No.684
>Unless you find your dream job and strike it rich, what is the point?
To have money to live and buy stuff.
I mean, that's why people work jobs today. You know, for food. For shelter. For utility bills. Those are the primary reasons that people work jobs. You could also work to fund revolution if you like.
Now, if you want to understand why shelter is so insanely unaffordable, why people end up renting their entire lives or taking on mortgages their entire lives where they're forever paying the bank interest for their homes, that's another question. The answer is out-of-control land speculation.
The deal has gotten worse in recent years than it was some 50 years ago, and it will keep getting worse.

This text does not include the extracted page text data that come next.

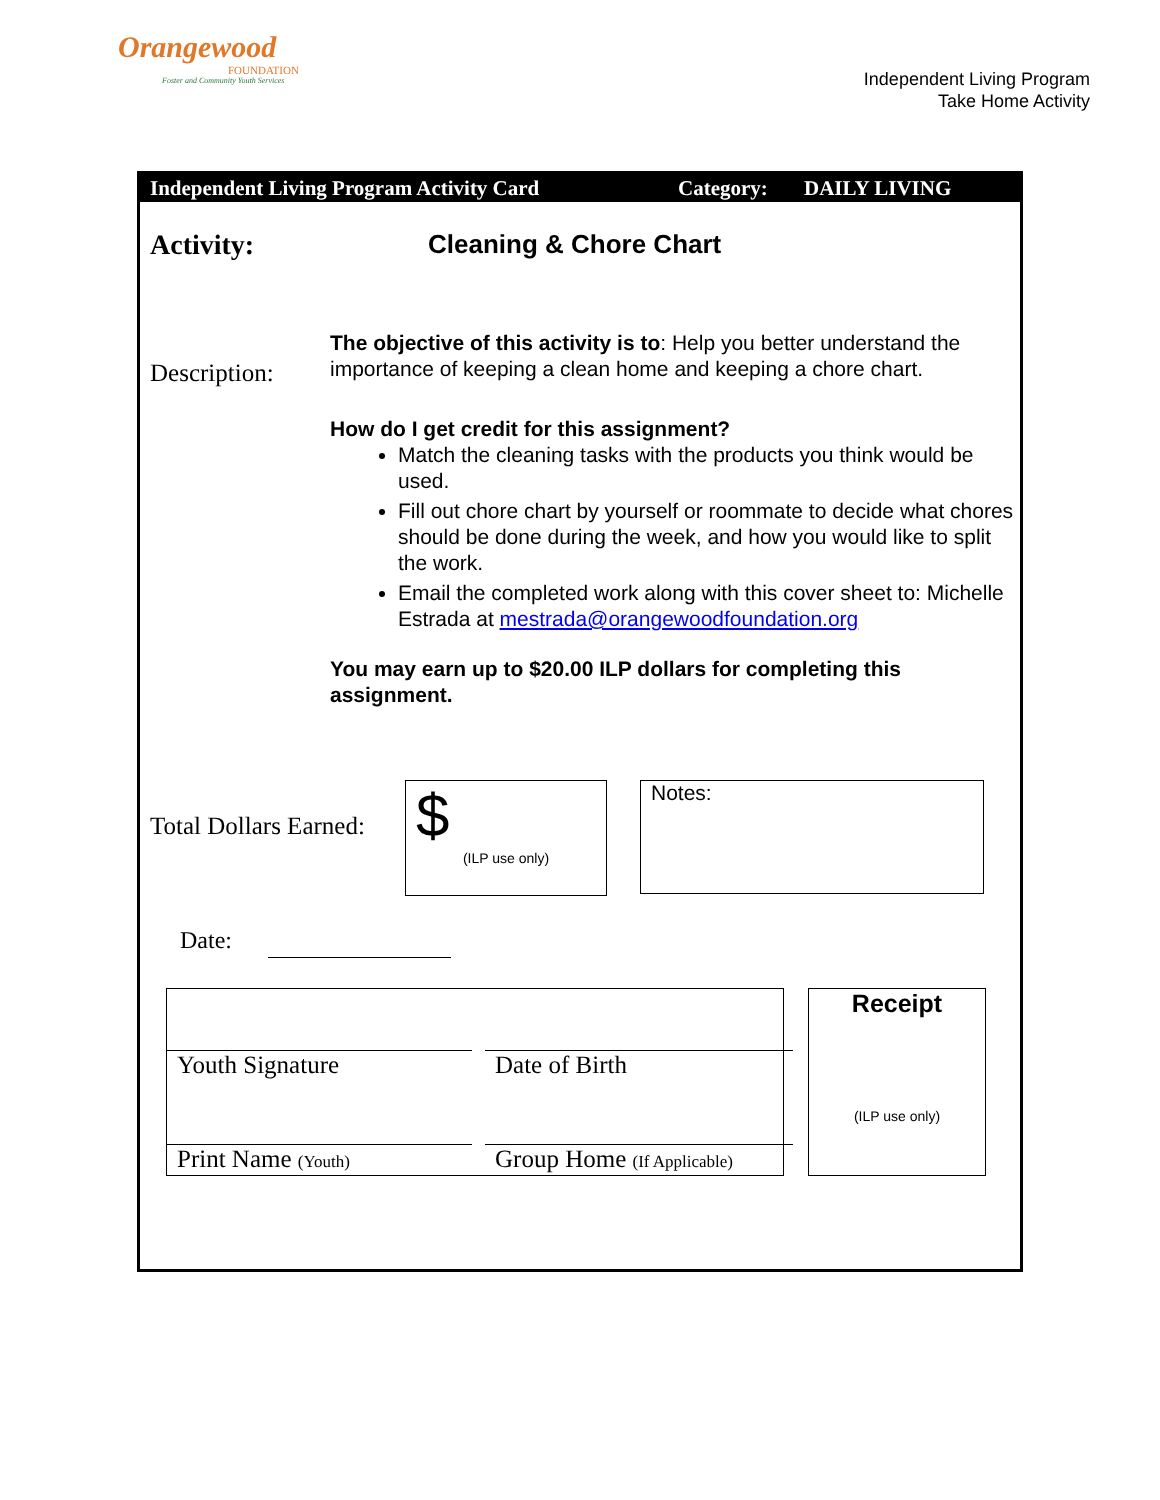Orangewood
FOUNDATION
Foster and Community Youth Services
Independent Living Program
Take Home Activity
Independent Living Program Activity Card Category: DAILY LIVING
Activity: Cleaning & Chore Chart
Description:
The objective of this activity is to: Help you better understand the importance of keeping a clean home and keeping a chore chart.
How do I get credit for this assignment?
Match the cleaning tasks with the products you think would be used.
Fill out chore chart by yourself or roommate to decide what chores should be done during the week, and how you would like to split the work.
Email the completed work along with this cover sheet to: Michelle Estrada at mestrada@orangewoodfoundation.org
You may earn up to $20.00 ILP dollars for completing this assignment.
Total Dollars Earned:
$
(ILP use only)
Notes:
Date:
Youth Signature Date of Birth
Print Name (Youth)
Group Home (If Applicable)
Receipt
(ILP use only)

There's something to say for un-alienated labor, though. On communes, work is basically entirely purposeful. If you're washing dishes, it is so the dishes are clean. If you're cooking, it is so there is food. If you're building a new house on the land, it's so there's a new house. If you're donating to the library, it's so there are more books to read. If you're shoveling the out house, it's so the big pile of shit doesn't overflow. You understand the purpose of the labor, and the reward is the completion of a task and fulfillment of common goals, and that feels different from a lot of jobs where you're just doing whatever bullshit your boss tells you and you don't even know how much money is being made at the company compared to how much you're paid in wages. It's actually a very profound thing in a situation where alienation from every aspect of labor is the norm.